Wir machen uns stark für inter- und intrakulturelle Verständigung und ich selbst achte fremde Religionen und kulturelle Unterschiede sehr. Unterschied bedeutet aber auch: Es ist etwas anders, ungewohnt und vielleicht auch nicht immer meiner Logik erklärbar; aber die Frage ist, ob der Unterschied meiner Logik gerecht werden muss?
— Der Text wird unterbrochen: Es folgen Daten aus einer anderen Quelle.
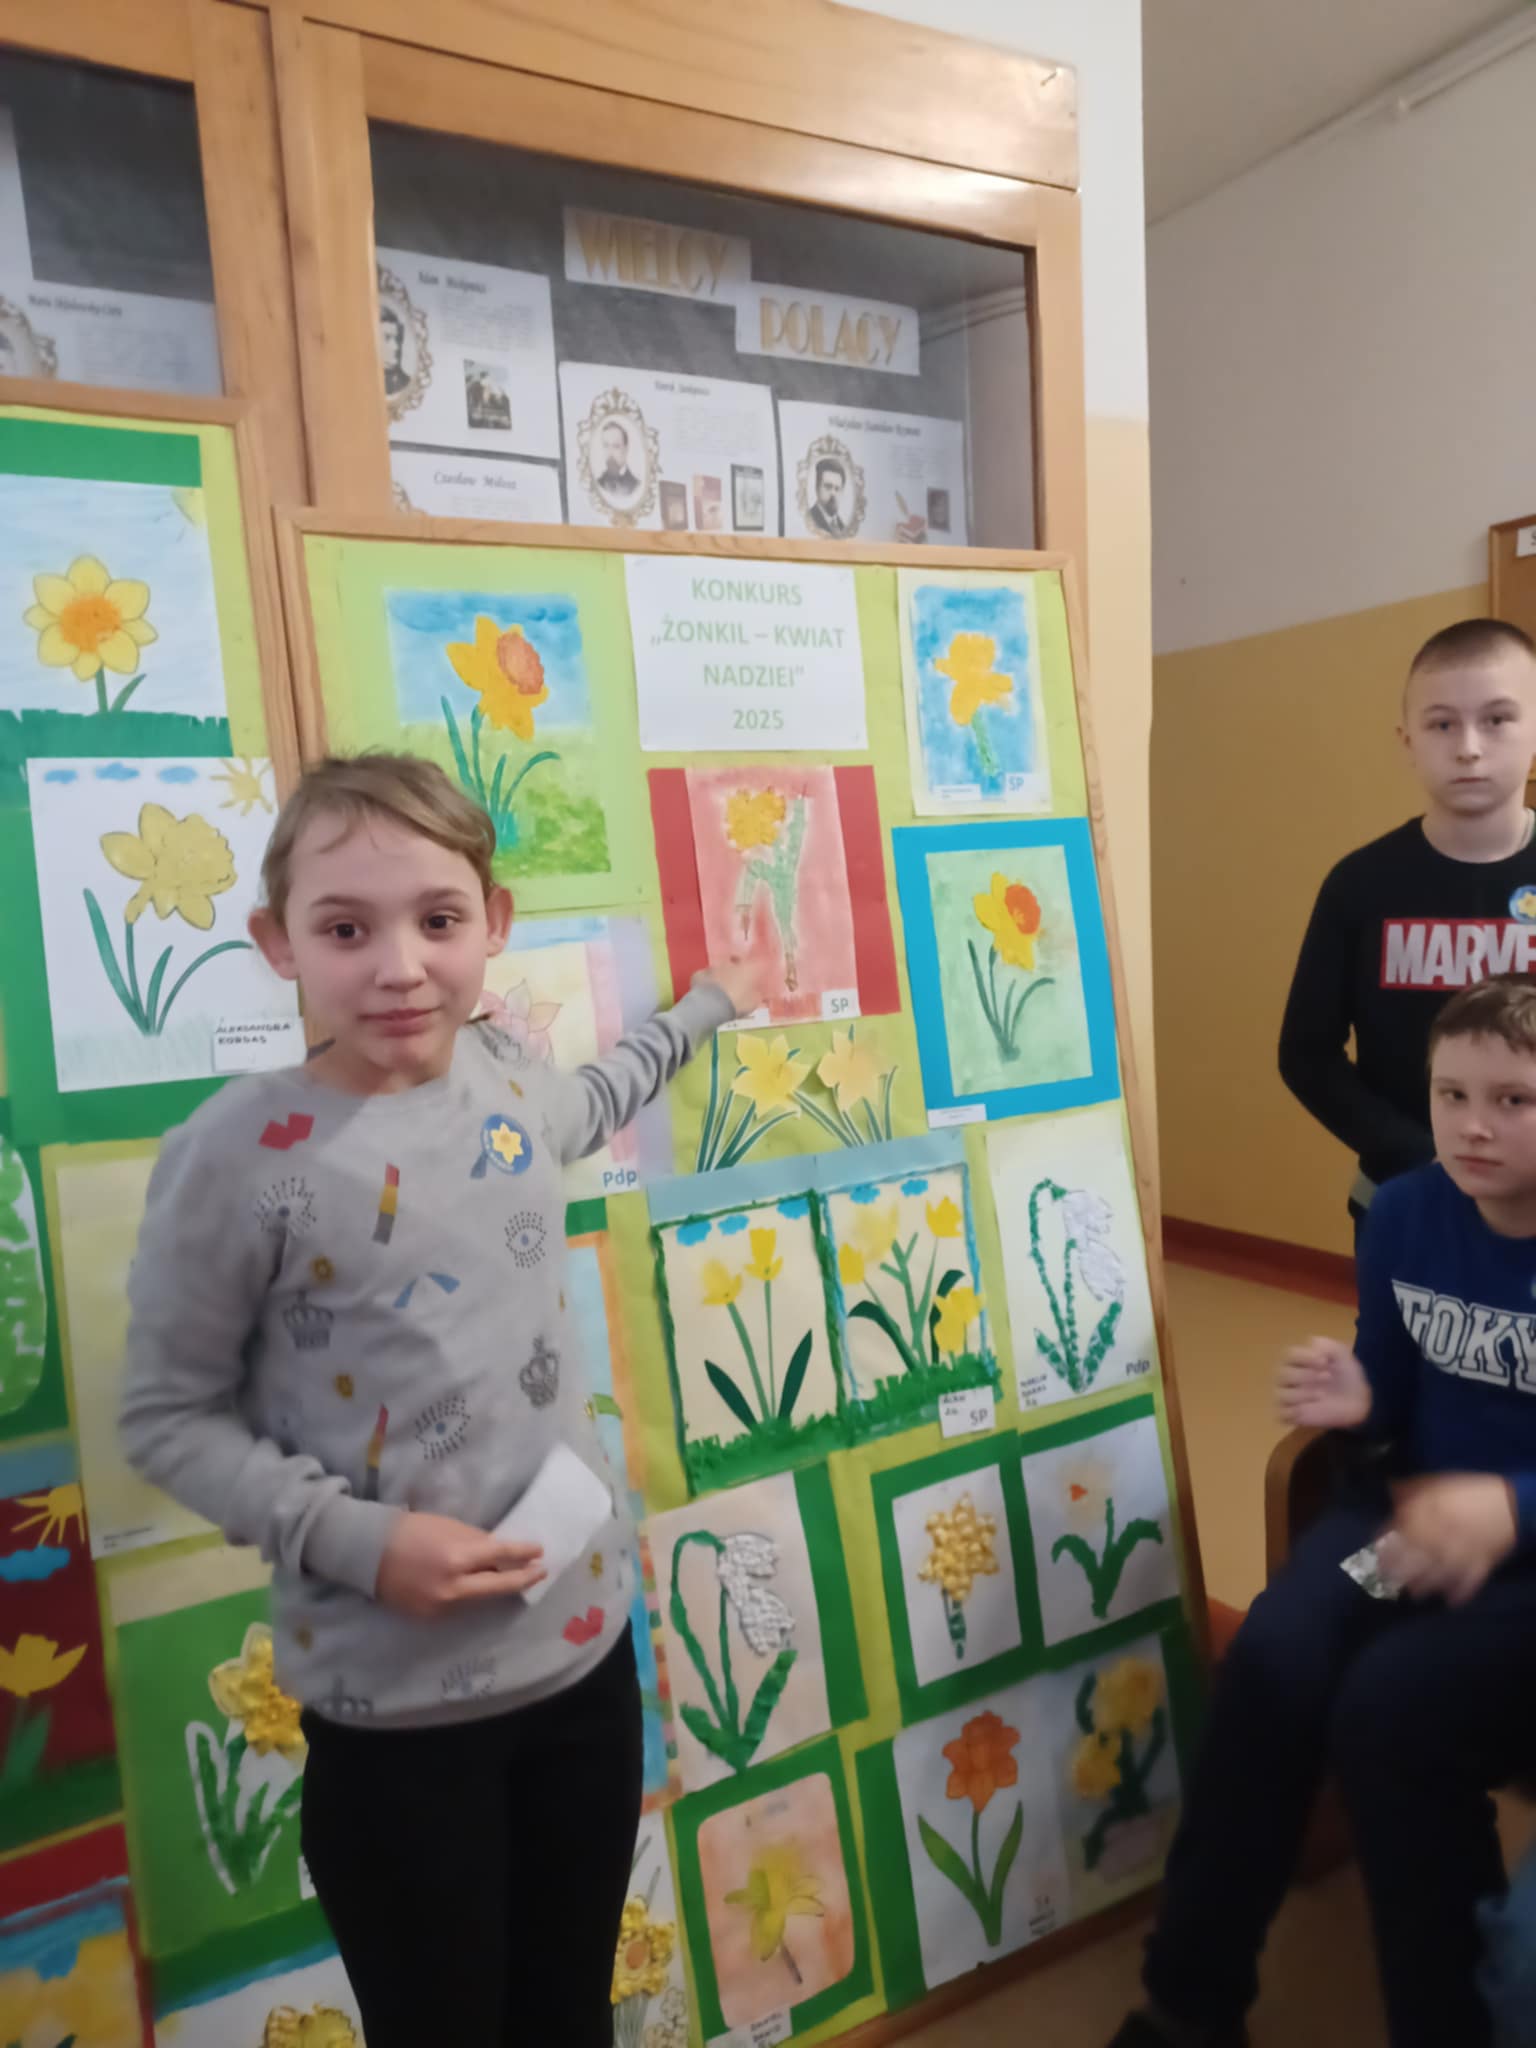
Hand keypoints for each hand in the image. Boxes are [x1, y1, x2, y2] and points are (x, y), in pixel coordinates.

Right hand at [375, 1512, 543, 1618]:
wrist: (367, 1553)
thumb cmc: (409, 1530)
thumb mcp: (447, 1527)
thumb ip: (475, 1542)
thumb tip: (498, 1553)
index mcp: (457, 1558)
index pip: (500, 1556)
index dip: (522, 1553)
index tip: (540, 1552)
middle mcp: (453, 1587)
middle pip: (497, 1587)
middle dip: (521, 1580)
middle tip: (540, 1573)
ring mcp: (441, 1607)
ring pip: (477, 1598)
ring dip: (492, 1587)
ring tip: (507, 1576)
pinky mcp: (430, 1618)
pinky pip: (458, 1606)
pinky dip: (467, 1595)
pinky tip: (471, 1586)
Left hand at [696, 959, 763, 1018]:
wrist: (712, 1006)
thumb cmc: (737, 1003)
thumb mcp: (753, 1002)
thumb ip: (756, 995)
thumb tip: (756, 993)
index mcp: (747, 968)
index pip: (755, 963)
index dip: (755, 970)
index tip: (755, 977)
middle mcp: (730, 963)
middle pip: (735, 963)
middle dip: (736, 971)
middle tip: (737, 983)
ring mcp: (714, 967)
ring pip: (719, 968)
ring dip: (721, 975)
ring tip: (721, 989)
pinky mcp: (700, 974)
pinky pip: (705, 975)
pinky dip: (706, 981)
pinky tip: (707, 990)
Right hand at [1276, 1338, 1371, 1429]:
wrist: (1359, 1398)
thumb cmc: (1346, 1374)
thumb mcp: (1341, 1353)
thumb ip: (1326, 1345)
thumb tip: (1311, 1344)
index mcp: (1297, 1360)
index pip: (1289, 1355)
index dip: (1305, 1358)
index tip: (1325, 1362)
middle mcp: (1288, 1377)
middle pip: (1283, 1374)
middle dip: (1305, 1376)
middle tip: (1327, 1377)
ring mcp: (1289, 1397)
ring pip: (1282, 1395)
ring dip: (1302, 1395)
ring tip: (1322, 1395)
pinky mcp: (1292, 1415)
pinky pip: (1282, 1415)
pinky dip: (1293, 1412)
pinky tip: (1310, 1409)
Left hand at [1378, 1475, 1515, 1604]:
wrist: (1509, 1502)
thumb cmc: (1468, 1490)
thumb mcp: (1436, 1482)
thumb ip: (1411, 1489)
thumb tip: (1390, 1490)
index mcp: (1425, 1518)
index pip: (1396, 1535)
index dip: (1382, 1547)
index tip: (1372, 1555)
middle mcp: (1438, 1540)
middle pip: (1410, 1561)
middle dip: (1395, 1573)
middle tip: (1384, 1582)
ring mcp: (1459, 1556)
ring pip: (1435, 1577)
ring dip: (1423, 1587)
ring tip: (1413, 1593)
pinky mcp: (1480, 1566)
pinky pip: (1467, 1584)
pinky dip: (1459, 1593)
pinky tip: (1449, 1600)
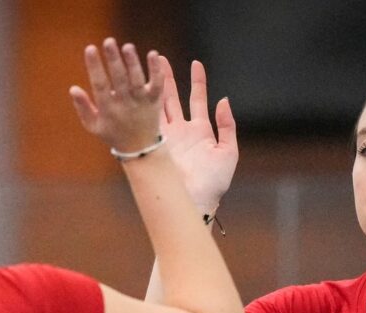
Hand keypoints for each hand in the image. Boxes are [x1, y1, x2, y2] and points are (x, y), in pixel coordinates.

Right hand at [70, 38, 162, 154]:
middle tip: (109, 41)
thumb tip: (73, 88)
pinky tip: (153, 54)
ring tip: (127, 46)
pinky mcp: (155, 101)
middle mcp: (125, 104)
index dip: (94, 66)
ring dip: (133, 63)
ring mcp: (141, 102)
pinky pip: (157, 84)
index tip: (90, 49)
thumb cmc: (113, 134)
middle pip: (119, 79)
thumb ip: (83, 107)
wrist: (141, 149)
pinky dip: (156, 70)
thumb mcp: (94, 125)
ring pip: (137, 80)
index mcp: (108, 109)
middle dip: (113, 60)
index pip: (100, 84)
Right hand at [158, 56, 237, 212]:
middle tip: (159, 58)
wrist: (195, 201)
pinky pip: (149, 122)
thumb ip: (227, 126)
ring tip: (145, 67)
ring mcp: (166, 137)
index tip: (196, 63)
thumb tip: (224, 100)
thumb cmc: (214, 183)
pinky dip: (144, 106)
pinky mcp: (155, 145)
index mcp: (200, 131)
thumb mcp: (228, 153)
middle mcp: (181, 131)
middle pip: (172, 98)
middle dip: (166, 78)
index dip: (197, 81)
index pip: (197, 99)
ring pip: (157, 106)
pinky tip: (137, 90)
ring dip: (151, 87)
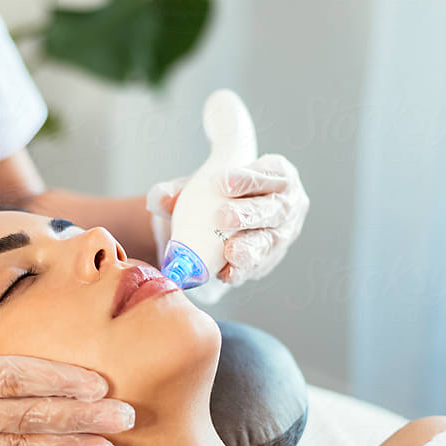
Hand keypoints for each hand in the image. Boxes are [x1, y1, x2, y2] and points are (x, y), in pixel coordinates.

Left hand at [146, 153, 309, 285]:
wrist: (224, 219)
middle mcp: (287, 205)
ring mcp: (283, 234)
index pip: (268, 172)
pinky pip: (260, 267)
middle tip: (222, 217)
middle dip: (249, 213)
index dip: (247, 178)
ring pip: (269, 242)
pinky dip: (242, 270)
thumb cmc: (217, 194)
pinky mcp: (271, 259)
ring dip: (250, 248)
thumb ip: (178, 188)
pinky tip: (227, 273)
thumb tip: (159, 198)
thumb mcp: (199, 184)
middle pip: (273, 209)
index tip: (219, 181)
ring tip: (231, 252)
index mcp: (278, 174)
Aber wenn es dem WELT-Redakteur passt, kann man eben mal in die rechte Kerbe schlagen und die Maklerin (meine Meinung zu Maklern verkneife ich hier mal…) bzw. ach welch Zufall, kandidierende CDU-Politikerin (sic!), in ihrer peinlichen Entrüstung der recht-haberischen Meinung, wenn sie sich schon Mühe gebe (sprich in ihrer Metaebene: sie sich erbarme), dann müsste man (der böse Flüchtling, der ja bloß dankbei sein müsse) eben springen. Nein, muss er eben nicht. Und daher kann ich die Männer verstehen; sie kommen eben aus einem anderen Kulturkreis. Und komisch: Beim Urlaub schreien alle immer nach fremden Kulturen, fernen Ländern, anderen Sitten. Und wenn sie diese mal nicht vollgefressen vom All-Inclusive-Buffett auf Fernsicht erleben, sondern in Bad Kreuznach vor ihrer Nase, ist plötzlich alles ganz furchtbar.

Ich sage weiterhin und voller Inbrunst: Seid willkommen, liebe Menschen. Egal woher. Ignoranter und dümmer, als viele hiesige Einwohner, könnt ihr gar nicht sein.
Multikulti ist und bleibt für mich ein Quell der Inspiration und Lebensfreude. Daran ändern auch solche Gutbürger-Artikel nichts.